Coding Week 6 Meeting

Checking results manually and understanding the edge cases.
Implementation of the edge cases like Differentiating between ['Date'] and ['Cardinal].
Figuring out the solutions for the DATE and CARDINAL anomaly.
Go through different manually checked copyright CSV provided and The final CSV provided by Michael.
Generating the Accuracy score for true positives.
Thoughts for implementing our own NER model and creating an entity-based table according to our copyrights.

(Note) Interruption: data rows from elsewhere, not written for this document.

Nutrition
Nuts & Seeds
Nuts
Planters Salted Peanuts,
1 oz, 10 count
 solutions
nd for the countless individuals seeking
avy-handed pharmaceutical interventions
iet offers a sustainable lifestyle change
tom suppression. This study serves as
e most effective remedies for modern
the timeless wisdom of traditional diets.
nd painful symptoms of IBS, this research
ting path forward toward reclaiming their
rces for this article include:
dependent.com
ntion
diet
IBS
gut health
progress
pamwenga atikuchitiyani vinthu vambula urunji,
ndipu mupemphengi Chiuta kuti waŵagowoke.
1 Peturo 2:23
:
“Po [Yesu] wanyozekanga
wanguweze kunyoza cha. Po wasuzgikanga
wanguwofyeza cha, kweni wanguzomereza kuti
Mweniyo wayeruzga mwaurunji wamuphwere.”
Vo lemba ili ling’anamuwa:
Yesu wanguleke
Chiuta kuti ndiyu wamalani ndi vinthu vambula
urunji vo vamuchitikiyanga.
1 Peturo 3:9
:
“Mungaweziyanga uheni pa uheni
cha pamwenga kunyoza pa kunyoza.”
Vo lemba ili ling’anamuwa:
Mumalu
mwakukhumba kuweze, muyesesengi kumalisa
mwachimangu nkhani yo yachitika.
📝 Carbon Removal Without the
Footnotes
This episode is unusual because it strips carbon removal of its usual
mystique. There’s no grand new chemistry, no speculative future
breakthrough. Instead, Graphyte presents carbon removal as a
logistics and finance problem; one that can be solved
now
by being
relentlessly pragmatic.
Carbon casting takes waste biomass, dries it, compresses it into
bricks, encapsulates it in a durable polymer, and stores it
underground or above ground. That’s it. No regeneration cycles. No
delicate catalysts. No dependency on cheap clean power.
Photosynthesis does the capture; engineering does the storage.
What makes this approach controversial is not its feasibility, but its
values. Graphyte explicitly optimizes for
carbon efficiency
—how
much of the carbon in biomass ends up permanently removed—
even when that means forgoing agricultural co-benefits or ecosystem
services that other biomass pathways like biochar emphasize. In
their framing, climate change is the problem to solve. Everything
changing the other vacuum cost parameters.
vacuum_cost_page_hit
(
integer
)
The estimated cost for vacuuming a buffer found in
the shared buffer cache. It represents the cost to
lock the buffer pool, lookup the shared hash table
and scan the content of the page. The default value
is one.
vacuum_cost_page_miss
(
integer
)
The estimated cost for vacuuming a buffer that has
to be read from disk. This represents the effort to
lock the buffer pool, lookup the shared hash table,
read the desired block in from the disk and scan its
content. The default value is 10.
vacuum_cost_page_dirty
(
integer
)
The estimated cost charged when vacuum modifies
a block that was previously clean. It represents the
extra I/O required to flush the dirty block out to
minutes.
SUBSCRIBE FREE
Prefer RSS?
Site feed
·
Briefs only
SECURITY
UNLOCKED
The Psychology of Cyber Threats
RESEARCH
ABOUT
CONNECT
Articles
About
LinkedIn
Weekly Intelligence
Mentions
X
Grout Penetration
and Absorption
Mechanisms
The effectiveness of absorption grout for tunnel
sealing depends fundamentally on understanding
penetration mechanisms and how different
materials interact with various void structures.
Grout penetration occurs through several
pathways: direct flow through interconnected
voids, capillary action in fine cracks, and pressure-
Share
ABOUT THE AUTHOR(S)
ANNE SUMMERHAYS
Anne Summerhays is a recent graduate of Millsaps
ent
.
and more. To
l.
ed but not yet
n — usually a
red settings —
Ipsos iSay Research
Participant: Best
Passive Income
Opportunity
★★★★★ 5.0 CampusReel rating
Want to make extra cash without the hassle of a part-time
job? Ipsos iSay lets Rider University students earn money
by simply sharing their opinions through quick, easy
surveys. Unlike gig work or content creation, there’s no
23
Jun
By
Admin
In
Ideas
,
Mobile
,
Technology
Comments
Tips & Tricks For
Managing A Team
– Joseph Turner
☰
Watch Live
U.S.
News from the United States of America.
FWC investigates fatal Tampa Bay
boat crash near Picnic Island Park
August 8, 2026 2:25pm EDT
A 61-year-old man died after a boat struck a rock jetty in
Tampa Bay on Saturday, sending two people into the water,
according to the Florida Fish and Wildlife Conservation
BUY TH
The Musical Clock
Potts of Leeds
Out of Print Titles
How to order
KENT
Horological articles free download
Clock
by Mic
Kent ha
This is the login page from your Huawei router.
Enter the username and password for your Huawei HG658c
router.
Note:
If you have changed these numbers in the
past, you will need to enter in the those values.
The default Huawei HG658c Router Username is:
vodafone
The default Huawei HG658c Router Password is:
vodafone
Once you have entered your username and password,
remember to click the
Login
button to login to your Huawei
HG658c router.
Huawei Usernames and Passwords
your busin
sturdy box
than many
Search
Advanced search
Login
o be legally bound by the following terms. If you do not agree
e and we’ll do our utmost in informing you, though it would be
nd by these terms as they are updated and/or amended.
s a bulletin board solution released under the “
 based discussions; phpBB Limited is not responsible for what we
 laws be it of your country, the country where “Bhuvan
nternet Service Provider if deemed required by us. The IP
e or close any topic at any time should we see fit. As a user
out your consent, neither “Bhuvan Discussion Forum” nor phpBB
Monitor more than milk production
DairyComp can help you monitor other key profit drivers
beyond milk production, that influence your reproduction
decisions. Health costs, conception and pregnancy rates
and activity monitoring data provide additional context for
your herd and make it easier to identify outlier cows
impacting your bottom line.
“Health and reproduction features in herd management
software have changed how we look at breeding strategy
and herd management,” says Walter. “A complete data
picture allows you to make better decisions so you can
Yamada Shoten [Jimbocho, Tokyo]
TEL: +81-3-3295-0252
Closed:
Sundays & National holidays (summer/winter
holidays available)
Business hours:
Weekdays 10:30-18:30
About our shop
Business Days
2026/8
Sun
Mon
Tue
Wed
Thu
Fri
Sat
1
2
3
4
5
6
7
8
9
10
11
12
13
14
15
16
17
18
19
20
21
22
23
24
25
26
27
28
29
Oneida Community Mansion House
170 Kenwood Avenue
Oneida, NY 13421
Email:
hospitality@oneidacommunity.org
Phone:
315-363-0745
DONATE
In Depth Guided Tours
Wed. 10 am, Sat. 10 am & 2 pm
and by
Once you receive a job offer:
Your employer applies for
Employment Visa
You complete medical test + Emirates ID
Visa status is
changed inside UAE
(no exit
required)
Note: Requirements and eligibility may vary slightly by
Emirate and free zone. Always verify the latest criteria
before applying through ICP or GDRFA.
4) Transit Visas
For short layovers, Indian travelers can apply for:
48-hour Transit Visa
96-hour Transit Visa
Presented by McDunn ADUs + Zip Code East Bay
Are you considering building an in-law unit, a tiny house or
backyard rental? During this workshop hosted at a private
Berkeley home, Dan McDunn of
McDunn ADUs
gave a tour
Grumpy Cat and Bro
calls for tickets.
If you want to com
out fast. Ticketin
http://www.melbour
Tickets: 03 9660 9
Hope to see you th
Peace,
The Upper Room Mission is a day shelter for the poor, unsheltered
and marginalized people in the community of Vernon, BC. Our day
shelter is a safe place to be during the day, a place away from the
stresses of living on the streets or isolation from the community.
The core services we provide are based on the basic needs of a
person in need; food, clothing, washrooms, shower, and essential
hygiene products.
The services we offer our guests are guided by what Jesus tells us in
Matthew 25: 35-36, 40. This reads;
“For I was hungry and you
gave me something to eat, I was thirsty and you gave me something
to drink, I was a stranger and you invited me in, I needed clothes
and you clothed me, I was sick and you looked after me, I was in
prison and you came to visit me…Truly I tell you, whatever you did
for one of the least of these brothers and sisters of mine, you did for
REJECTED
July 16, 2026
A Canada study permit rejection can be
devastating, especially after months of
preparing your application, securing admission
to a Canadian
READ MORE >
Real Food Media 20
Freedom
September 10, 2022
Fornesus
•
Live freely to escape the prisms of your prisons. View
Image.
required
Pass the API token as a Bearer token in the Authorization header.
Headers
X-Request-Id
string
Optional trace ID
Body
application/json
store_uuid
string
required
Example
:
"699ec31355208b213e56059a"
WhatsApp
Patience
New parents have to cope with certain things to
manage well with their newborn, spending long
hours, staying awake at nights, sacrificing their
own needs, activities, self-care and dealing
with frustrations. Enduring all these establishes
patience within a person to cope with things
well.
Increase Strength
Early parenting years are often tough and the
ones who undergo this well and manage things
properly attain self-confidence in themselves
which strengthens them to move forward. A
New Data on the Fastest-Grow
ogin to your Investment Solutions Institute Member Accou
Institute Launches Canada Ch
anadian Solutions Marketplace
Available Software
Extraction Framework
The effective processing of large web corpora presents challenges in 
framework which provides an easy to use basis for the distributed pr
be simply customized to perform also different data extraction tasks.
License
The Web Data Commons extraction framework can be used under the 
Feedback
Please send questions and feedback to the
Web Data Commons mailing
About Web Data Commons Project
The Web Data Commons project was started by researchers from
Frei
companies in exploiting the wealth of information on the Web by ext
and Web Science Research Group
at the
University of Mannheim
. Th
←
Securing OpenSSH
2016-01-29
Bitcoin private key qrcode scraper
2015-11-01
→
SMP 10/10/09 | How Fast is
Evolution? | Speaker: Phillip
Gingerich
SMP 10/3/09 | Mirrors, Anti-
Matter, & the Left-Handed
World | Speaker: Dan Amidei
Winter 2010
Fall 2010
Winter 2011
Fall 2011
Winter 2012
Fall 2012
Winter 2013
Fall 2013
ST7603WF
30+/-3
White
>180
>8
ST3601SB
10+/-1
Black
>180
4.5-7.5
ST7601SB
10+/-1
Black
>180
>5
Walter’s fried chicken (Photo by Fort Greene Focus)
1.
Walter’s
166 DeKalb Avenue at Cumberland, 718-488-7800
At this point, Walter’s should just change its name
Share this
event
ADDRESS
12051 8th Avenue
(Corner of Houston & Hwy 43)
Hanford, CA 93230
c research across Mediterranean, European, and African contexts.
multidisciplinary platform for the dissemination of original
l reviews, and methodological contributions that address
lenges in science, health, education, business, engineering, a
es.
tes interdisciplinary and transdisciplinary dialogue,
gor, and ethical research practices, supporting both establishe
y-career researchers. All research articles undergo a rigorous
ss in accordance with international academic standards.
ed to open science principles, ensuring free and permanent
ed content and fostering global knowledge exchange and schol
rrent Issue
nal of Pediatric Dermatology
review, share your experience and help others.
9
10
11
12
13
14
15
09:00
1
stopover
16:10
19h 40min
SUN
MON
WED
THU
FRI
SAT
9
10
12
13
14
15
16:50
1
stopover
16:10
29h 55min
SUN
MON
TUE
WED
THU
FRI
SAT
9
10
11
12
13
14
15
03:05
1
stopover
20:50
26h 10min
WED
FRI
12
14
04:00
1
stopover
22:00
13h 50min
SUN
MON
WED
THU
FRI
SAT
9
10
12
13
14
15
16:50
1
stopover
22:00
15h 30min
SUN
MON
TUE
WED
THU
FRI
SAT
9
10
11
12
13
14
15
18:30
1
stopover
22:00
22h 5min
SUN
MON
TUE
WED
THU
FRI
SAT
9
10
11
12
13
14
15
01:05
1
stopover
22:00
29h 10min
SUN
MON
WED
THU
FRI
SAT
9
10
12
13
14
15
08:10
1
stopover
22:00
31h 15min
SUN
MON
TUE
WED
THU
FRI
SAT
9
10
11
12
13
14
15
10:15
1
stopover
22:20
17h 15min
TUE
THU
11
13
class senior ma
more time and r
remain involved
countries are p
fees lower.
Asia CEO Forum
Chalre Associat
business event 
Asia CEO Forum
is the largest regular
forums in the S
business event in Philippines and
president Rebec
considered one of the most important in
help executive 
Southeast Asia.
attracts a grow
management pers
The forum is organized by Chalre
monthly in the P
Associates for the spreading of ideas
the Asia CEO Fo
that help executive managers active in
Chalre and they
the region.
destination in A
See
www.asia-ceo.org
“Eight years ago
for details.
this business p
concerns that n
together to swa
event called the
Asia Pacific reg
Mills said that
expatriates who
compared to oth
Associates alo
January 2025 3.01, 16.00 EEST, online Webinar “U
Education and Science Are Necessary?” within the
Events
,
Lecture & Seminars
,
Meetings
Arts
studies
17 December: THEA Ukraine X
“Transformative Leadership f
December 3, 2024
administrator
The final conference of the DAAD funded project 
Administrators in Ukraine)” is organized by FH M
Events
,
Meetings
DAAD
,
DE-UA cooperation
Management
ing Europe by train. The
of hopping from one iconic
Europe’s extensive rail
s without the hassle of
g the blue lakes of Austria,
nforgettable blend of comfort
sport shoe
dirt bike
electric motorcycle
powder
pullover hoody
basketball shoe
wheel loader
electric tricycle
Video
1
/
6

[Date] needed to be an important entity for copyright recognition. Various solutions have been implemented to get more and more accurate about it.
Solution was: ['Cardinal'] --> was included into the NER list and then a python date format check has been implemented which will check whether the date is present in the NER["Entity"] list. (This is reducing the accuracy that means it is not working)
I am working on another solution using regex which will help in removing one more kind of edge case.
Divided the datasets into chunks of 10,000 and will traverse through it and check the ideal results on all over it.
Accuracy Score for True Positives was calculated: 87.6% which will further increase after removing few more edge cases.
The dataset also contains human errors and it is impacting our accuracy score for TP as well.
Wiki has been Updated

Understanding the edge cases and calculating the accuracy score for statements more than 50 thousand statements.